§ **EXERCISE DATA**
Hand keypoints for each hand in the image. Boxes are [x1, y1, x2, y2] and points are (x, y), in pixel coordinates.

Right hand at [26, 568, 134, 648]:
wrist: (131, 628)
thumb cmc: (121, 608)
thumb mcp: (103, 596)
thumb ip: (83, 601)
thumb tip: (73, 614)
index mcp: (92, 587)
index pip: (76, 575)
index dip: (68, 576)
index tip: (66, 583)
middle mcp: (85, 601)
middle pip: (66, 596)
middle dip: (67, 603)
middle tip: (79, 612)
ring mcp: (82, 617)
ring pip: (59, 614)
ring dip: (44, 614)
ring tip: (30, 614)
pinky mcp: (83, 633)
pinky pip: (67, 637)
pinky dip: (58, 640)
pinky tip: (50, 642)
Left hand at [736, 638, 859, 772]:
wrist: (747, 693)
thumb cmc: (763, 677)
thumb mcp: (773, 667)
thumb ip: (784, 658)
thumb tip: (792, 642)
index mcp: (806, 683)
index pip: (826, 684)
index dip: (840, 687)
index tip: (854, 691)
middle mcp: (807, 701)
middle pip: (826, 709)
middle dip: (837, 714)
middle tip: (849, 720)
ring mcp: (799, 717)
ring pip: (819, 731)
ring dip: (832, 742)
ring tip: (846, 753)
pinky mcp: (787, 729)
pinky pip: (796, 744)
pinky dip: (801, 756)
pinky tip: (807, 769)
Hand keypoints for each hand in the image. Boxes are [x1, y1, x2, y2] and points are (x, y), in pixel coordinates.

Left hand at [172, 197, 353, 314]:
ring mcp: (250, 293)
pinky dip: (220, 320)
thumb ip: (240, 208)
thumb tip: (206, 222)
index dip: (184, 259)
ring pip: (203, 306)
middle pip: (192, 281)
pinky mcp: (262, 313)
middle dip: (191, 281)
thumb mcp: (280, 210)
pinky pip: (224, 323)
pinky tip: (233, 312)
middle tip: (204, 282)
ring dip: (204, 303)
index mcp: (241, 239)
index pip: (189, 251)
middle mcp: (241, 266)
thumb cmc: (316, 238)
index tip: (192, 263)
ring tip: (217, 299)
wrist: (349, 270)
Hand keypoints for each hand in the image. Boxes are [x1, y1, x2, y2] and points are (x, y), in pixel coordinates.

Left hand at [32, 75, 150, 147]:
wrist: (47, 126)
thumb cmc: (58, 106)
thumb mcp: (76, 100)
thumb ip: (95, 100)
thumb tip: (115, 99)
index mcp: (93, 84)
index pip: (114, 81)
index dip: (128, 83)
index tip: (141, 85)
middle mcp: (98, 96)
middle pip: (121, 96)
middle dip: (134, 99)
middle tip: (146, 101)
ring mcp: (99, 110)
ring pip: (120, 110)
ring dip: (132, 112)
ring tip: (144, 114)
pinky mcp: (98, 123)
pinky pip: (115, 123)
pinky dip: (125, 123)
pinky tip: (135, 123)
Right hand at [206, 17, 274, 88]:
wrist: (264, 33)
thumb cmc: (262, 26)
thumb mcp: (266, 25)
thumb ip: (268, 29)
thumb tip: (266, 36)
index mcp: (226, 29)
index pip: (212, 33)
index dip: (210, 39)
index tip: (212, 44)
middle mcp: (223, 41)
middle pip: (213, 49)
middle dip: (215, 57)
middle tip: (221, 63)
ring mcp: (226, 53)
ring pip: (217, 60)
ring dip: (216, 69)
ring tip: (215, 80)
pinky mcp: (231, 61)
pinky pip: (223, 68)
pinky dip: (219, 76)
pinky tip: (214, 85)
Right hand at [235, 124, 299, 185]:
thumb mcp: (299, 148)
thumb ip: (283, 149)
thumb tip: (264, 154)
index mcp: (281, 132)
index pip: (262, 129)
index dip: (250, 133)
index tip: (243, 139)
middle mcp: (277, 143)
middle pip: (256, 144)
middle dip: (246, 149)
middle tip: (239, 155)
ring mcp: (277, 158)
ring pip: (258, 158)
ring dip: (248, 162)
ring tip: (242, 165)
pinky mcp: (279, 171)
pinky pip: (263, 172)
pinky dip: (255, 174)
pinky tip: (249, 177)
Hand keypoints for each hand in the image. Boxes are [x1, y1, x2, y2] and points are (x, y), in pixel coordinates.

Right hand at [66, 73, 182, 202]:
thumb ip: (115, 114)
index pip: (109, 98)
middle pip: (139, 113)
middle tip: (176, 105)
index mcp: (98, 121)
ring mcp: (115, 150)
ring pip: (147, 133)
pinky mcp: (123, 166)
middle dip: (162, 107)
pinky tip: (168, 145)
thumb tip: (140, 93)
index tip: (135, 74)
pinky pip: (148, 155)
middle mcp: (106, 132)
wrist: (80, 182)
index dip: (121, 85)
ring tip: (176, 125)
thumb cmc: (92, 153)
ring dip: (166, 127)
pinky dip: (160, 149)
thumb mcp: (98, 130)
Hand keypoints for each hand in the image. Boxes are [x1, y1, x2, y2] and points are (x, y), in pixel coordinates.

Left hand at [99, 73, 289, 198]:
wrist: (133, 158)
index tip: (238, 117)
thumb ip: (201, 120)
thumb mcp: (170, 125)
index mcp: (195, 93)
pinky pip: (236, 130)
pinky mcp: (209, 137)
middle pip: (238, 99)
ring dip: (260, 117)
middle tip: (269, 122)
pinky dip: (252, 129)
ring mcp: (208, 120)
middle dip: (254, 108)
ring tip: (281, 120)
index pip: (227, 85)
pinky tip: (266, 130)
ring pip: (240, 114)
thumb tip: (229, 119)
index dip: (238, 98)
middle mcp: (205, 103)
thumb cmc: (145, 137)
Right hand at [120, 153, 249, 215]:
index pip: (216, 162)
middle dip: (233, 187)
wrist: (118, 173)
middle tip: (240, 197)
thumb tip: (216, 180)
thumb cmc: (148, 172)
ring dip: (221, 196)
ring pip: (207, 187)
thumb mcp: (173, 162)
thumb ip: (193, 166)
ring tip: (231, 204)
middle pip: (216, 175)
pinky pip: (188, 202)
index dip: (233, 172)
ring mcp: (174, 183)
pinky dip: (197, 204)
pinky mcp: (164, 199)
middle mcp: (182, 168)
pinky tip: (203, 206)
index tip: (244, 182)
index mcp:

§ **WHAT THE TASK REQUIRES**
Using the listing above, retype each line exactly.

§ **OUTPUT OF THE EXERCISE**
Hand keypoints for each hand in the image. Boxes are [x1, y1, x2, y2] and points are (x, y), in pixel coordinates.

Right hand at [26, 568, 134, 648]:
wrist: (131, 628)
thumb cmc: (121, 608)
thumb mcp: (103, 596)
thumb ip: (83, 601)
thumb tip: (73, 614)
index mcp: (92, 587)
index pip: (76, 575)
index dip: (68, 576)
index tip: (66, 583)
middle mcp: (85, 601)
middle pip: (66, 596)
middle dip: (67, 603)
middle tip: (79, 612)
ring mcp: (82, 617)
ring pip: (59, 614)
ring dip: (44, 614)
ring tip: (30, 614)
pinky mcp: (83, 633)
pinky pip: (67, 637)
pinky dip: (58, 640)
pinky tip: (50, 642)
Left hand at [736, 638, 859, 772]:
wrist: (747, 693)
thumb cmc: (763, 677)
thumb mcp: (773, 667)
thumb ip: (784, 658)
thumb tip: (792, 642)
index mcp: (806, 683)
index pip: (826, 684)
index dip: (840, 687)
index tip: (854, 691)
middle mcp: (807, 701)
middle pip: (826, 709)
middle dip: (837, 714)
middle tip: (849, 720)
ring mcp: (799, 717)
ring pip: (819, 731)
ring dip: (832, 742)
ring tip: (846, 753)
pinky mcp: (787, 729)
pinky pip: (796, 744)
pinky dip: (801, 756)
pinky tip: (807, 769)
Hand keypoints for each hand in the image. Boxes are [x1, y1, x2, y2] and points are (x, y), in pixel coordinates.

Left hand at [172, 197, 353, 314]:
ring mcp: (250, 293)
pinky dip: (220, 320)
thumb ip: (240, 208)
thumb tip: (206, 222)
index dip: (184, 259)
ring pip: (203, 306)
middle pip: (192, 281)
pinky mcp: (262, 313)
middle dip: (191, 281)
thumb mcp: (280, 210)
pinky pip: (224, 323)
pinky tip: (233, 312)
middle tip: (204, 282)
ring dip: (204, 303)
index mcp: (241, 239)
index pip: (189, 251)
middle mcp: (241, 266)
thumb cmc: (316, 238)
index tip: (192, 263)
ring tip: (217, 299)
wrist: (349, 270)
Hand keypoints for each hand in the image. Boxes are [x1, y1, x2, y2] and points are (x, y), in pixel coordinates.

Left hand at [32, 75, 150, 147]:
wrist: (47, 126)
thumb cmc: (58, 106)
thumb mcp: (76, 100)
thumb ip: (95, 100)
thumb tip: (115, 99)
index mcp: (93, 84)
index pip: (114, 81)
index dip: (128, 83)
index tip: (141, 85)
middle mcp: (98, 96)
middle pip: (121, 96)
middle dip: (134, 99)
middle tip: (146, 101)
ring mcp: (99, 110)
ring pip: (120, 110)
ring dip: (132, 112)
ring tip: (144, 114)
pinky mcp: (98, 123)
pinky pip: (115, 123)
pinky dip: (125, 123)
pinky tip: (135, 123)
Right hand at [206, 17, 274, 88]:
wrist: (264, 33)
thumb cmc: (262, 26)
thumb mcp: (266, 25)
thumb ip: (268, 29)
thumb tip: (266, 36)
index mcp: (226, 29)
index pip: (212, 33)
index dip: (210, 39)
index tip: (212, 44)
middle mcp: (223, 41)
middle pip: (213, 49)
middle dip: (215, 57)
middle tip: (221, 63)
ring mcp: (226, 53)
ring pip: (217, 60)
ring dip: (216, 69)
ring tip: (215, 80)
pinky mcp: (231, 61)
pinky pip: (223, 68)
pinky dip: (219, 76)
pinky tip: (214, 85)
Right hand at [235, 124, 299, 185]:
thumb mcp: (299, 148)
thumb ip: (283, 149)
thumb tip: (264, 154)
index mcp: (281, 132)
index pip: (262, 129)
index dip: (250, 133)
index tip: (243, 139)
middle mcp: (277, 143)
middle pip: (256, 144)
middle dip: (246, 149)
middle tip: (239, 155)
ring mcp: (277, 158)
ring pip: (258, 158)
ring dip: (248, 162)
ring tip: (242, 165)
pinky mcp: (279, 171)
pinky pip: (263, 172)
pinky dip: (255, 174)
pinky tip: (249, 177)
Hand keypoints for each hand in the image. Boxes are [x1, y1, x2, y2] and points are (x, y), in pixel coordinates.

Right hand at [66, 73, 182, 202]:
thumb ip: (115, 114)
index pip: (109, 98)
middle pip: (139, 113)
middle tip: (176, 105)
index mcp: (98, 121)
ring mcp: (115, 150)
ring pip: (147, 133)
pinky mcp: (123, 166)
middle dip: (162, 107)
pinky tip: (168, 145)
thumb tip: (140, 93)
index tip: (135, 74)
pinky pip: (148, 155)
middle mcp: (106, 132)
wrist: (80, 182)
index dip: (121, 85)
ring tip: (176, 125)
thumb cmc: (92, 153)
ring dip: (166, 127)
pinky dip: (160, 149)
thumb mcp: (98, 130)
Hand keypoints for each hand in the image. Boxes are [x1, y1, x2, y2] and points are (x, y), in pixel coordinates.

Left hand at [99, 73, 289, 198]:
wrist: (133, 158)
index tip: (238, 117)
thumb ip: (201, 120)
thumb mcp: (170, 125)
index mcp: (195, 93)
pinky pip: (236, 130)
pinky mcp: (209, 137)
middle pip: (238, 99)
ring dip: (260, 117)
middle tip: (269, 122)
pinky dip: (252, 129)
ring mcp: (208, 120)
middle dip: (254, 108)
ring tip: (281, 120)
index pip: (227, 85)
pinky tip: (266, 130)
ring pip: (240, 114)
thumb tip: (229, 119)
index dip: (238, 98)
middle mcp: (205, 103)
thumb cmc: (145, 137)
Right hand at [120, 153, 249, 215]:
index pip: (216, 162)
middle dip: (233, 187)
wrist: (118, 173)
middle tip: (240, 197)
thumb tip: (216, 180)
thumb cmc: (148, 172)
ring dip: (221, 196)
ring pip: (207, 187)
thumb mcp: (173, 162)
thumb ip: (193, 166)
ring tip: (231, 204)
middle pip: (216, 175)
pinky pip: (188, 202)
index dip: (233, 172)
ring mcp: (174, 183)
pinky dip: (197, 204)
pinky mcp: (164, 199)
middle mcp: (182, 168)
pinky tip: (203, 206)
index tip: (244, 182)
index mcp:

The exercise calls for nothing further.